Professor Howard E Aldrich, University of North Carolina, Chapel Hill, USA

Om lärarseminariet
Som första seminarieledare har vi nöjet och äran att ha professor Howard Aldrich 16 september 2004. Han har under lång tid arbetat med så kallat aktivt lärande i sin undervisning. Under seminariet kommer tekniker för detta att presenteras och diskuteras. Så här beskriver Aldrich principerna för sin lärandeteknik:

The Cooperative Learning Approach to Teaching
(by Howard Aldrich, August 2004)

Here are the principles of cooperative learning, which include five basic elements.
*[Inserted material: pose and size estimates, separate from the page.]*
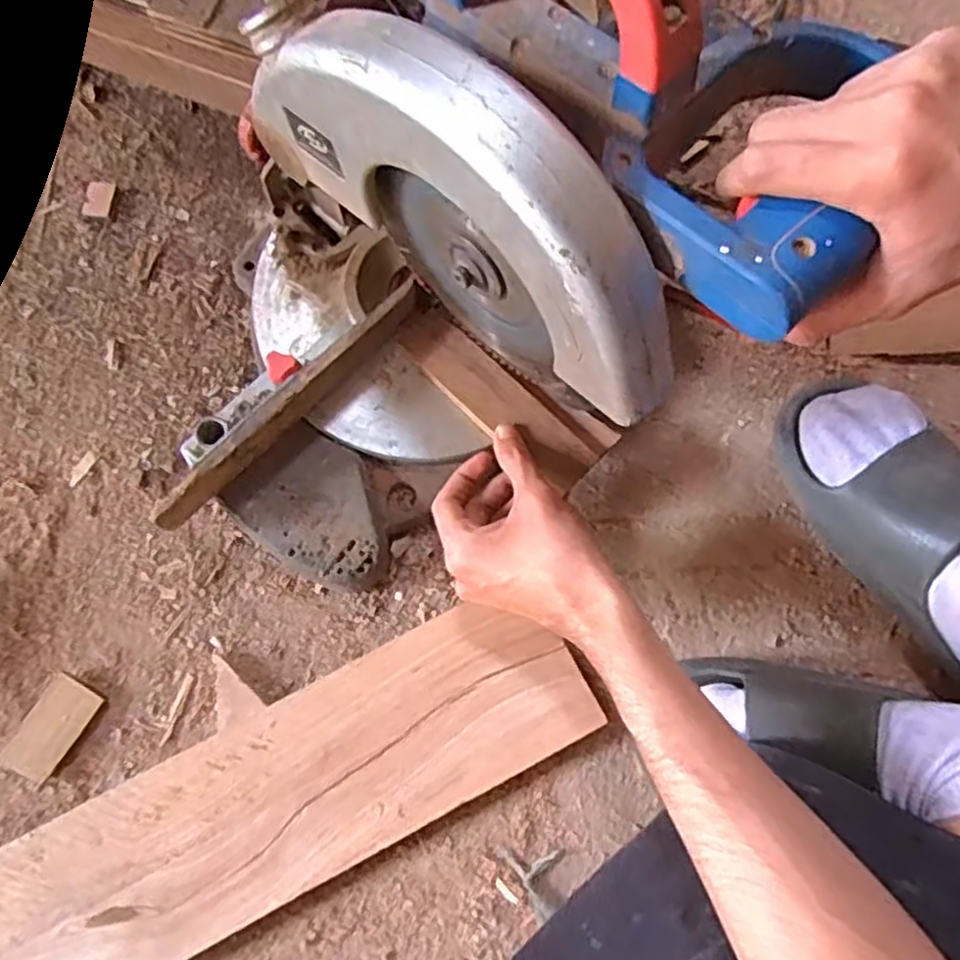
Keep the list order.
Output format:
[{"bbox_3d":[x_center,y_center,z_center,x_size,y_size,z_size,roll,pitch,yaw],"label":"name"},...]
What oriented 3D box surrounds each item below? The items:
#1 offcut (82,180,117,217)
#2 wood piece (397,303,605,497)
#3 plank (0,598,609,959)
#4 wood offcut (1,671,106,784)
[{"bbox_3d":[-0.286,-0.210,0.548,0.022,0.006,0.029,4,78,-1],"label":"offcut"},{"bbox_3d":[0.009,-0.055,0.472,0.151,0.009,0.040,40,80,7],"label":"wood piece"},{"bbox_3d":[-0.226,0.251,0.441,0.622,0.020,0.109,-27,80,-7],"label":"plank"},{"bbox_3d":[-0.269,0.157,0.459,0.034,0.008,0.063,32,79,5],"label":"wood offcut"}]

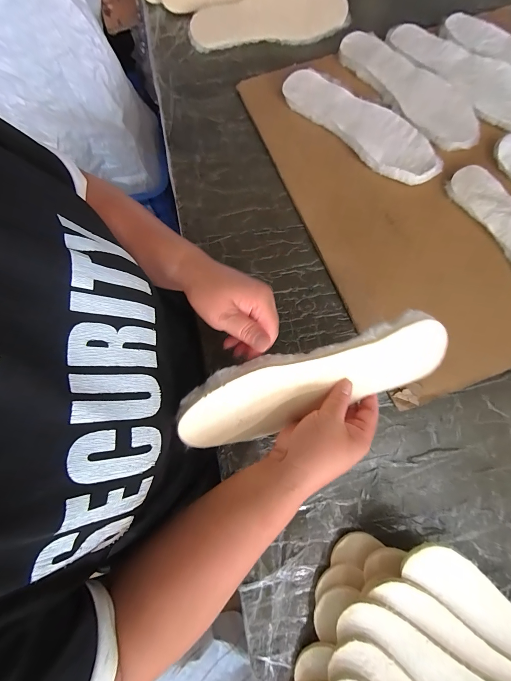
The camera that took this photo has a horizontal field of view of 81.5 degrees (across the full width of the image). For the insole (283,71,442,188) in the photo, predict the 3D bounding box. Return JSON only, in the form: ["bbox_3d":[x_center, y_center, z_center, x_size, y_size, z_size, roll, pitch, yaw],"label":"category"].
[{"bbox_3d":[0.170,-0.351,0.476,0.284,0.019,0.095,44,82,10],"label":"insole"}]

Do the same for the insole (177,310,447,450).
[{"bbox_3d":[0.059,0.049,0.304,0.268,0.017,0.092,-17,118,-2],"label":"insole"}]

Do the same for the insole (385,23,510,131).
[{"bbox_3d":[0.355,-0.457,0.499,0.110,0.013,0.283,-36,77,-8],"label":"insole"}]

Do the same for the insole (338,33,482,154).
[{"bbox_3d":[0.257,-0.423,0.490,0.095,0.007,0.283,-33,76,-7],"label":"insole"}]

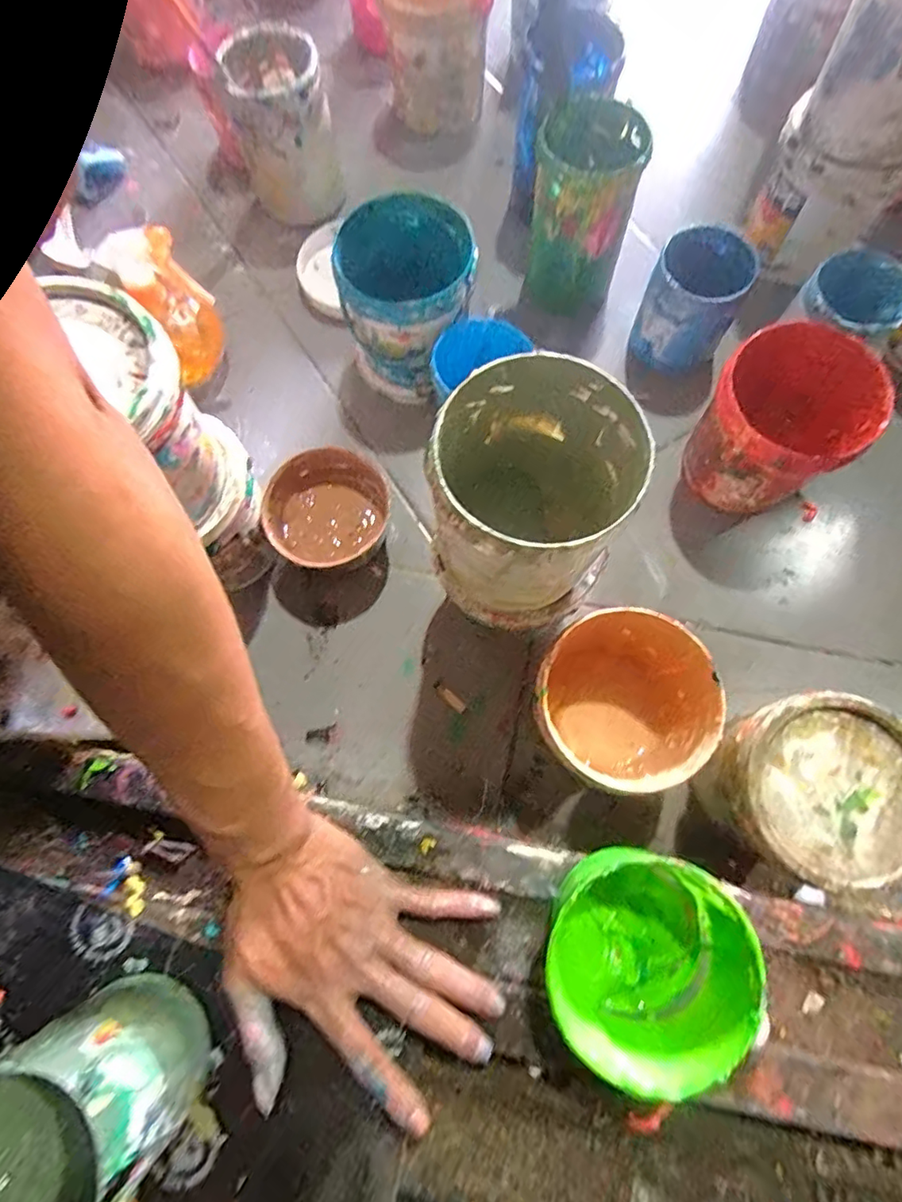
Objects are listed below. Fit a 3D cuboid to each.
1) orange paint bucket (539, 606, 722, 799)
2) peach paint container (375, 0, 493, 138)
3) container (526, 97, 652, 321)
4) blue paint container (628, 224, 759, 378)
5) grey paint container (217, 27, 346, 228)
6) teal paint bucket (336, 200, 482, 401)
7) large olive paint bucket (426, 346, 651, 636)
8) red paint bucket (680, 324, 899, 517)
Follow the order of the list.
[{"bbox_3d":[0.127,0.084,0.441,0.124,0.125,0.122,-1,75,2],"label":"orange paint bucket"},{"bbox_3d":[-0.019,-0.645,0.641,0.117,0.132,0.130,-12,75,-1],"label":"peach paint container"},{"bbox_3d":[0.127,-0.380,0.546,0.089,0.150,0.107,13,76,5],"label":"container"},{"bbox_3d":[0.232,-0.293,0.539,0.082,0.091,0.091,23,77,8],"label":"blue paint container"},{"bbox_3d":[-0.180,-0.498,0.599,0.108,0.139,0.121,-16,75,-2],"label":"grey paint container"},{"bbox_3d":[-0.039,-0.285,0.541,0.122,0.134,0.118,-1,75,2],"label":"teal paint bucket"},{"bbox_3d":[0.048,-0.058,0.347,0.114,0.137,0.119,-1,75,2],"label":"large olive paint bucket"},{"bbox_3d":[0.289,-0.149,0.499,0.123,0.129,0.116,-42,78,-9],"label":"red paint bucket"}]

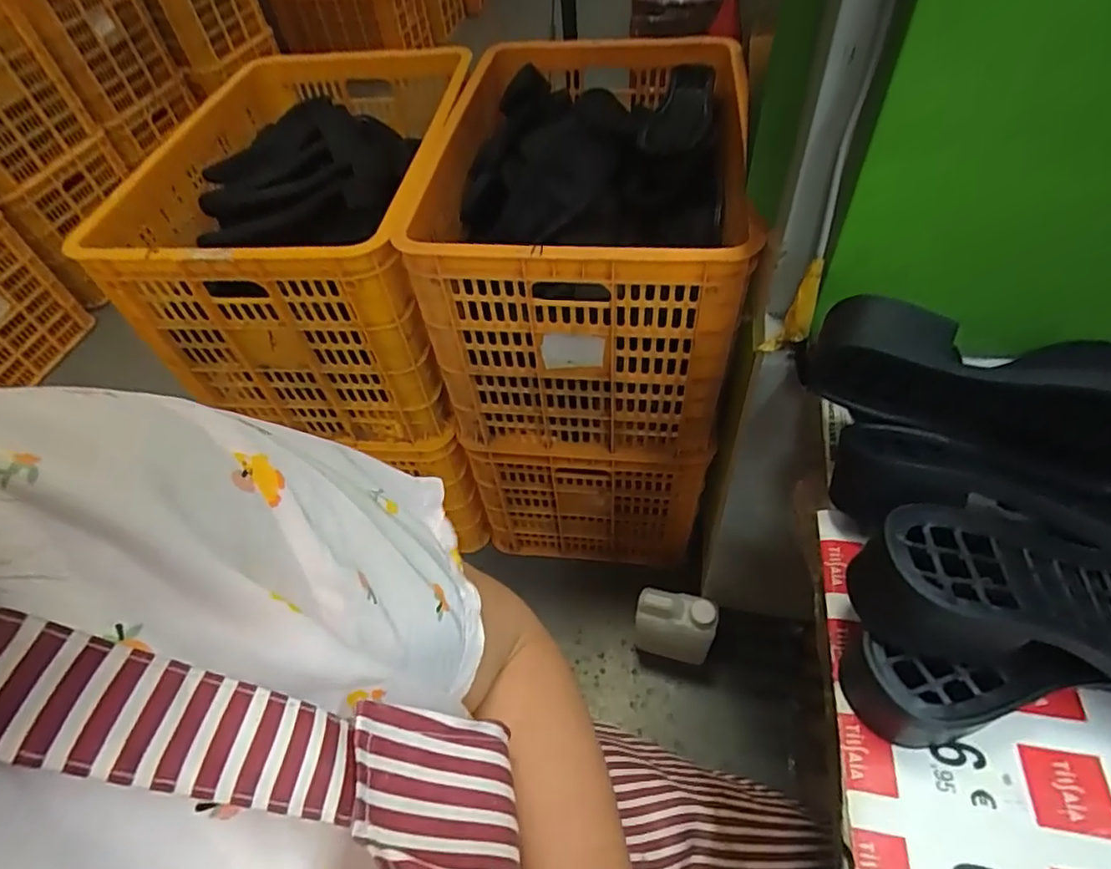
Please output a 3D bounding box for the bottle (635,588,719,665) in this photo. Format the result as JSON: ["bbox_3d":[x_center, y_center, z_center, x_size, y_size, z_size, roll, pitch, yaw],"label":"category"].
[{"bbox_3d":[0.205,0.341,1.030,0.129,0.213,0.059,13,54,16],"label":"bottle"}]

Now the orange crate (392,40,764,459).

1. Positive interdependence: For cooperative learning to succeed, students must feel that they need each other and cannot truly succeed unless everyone in the group succeeds. I try to avoid systems that make students compete against each other, e.g. I do not grade on a curve.

2. Face-to-face interaction that promotes learning: Students must promote one another's learning by explaining, discussing, and sharing what they know. They must confront and teach each other. Teaching is NOT instructor-talking, especially one-way talk. I discourage instructors from lecturing, unless absolutely necessary or part of a plan that leads into discussion. Occasional short lectures can be worked into an active-discussion format. But ”one-way” talk from a ”sage on the stage” diminishes students' roles in a class and makes them passive rather than active learners.

3. Individual accountability: Students must remain individually accountable. E.g., any member of a group must be ready to explain the group's answer to a problem. Even though I emphasize collective action, each student is still fully responsible for learning assignments. Students work in teams to prepare materials that they will jointly need to complete an assignment, but then are individually responsible for completing the final copy of the assignment.

4. Interpersonal and small group skills: Learning in and from groups depends on having and using a whole set of social skills, including leadership, decision-making, trust building, communication, and conflict-management skills. Students don't have these skills inherently, but they can be taught the skills at the same time that subject matter is being covered. These skills stand as a constant shadow curriculum within the process itself.

5. Group processing: This involves a stepping back from group activity to look critically at the group's dynamics. E.g., students can be asked to ”list at least three actions that members took that helped the group succeed,” and to ”list at least one that could make the group even more successful in the future”.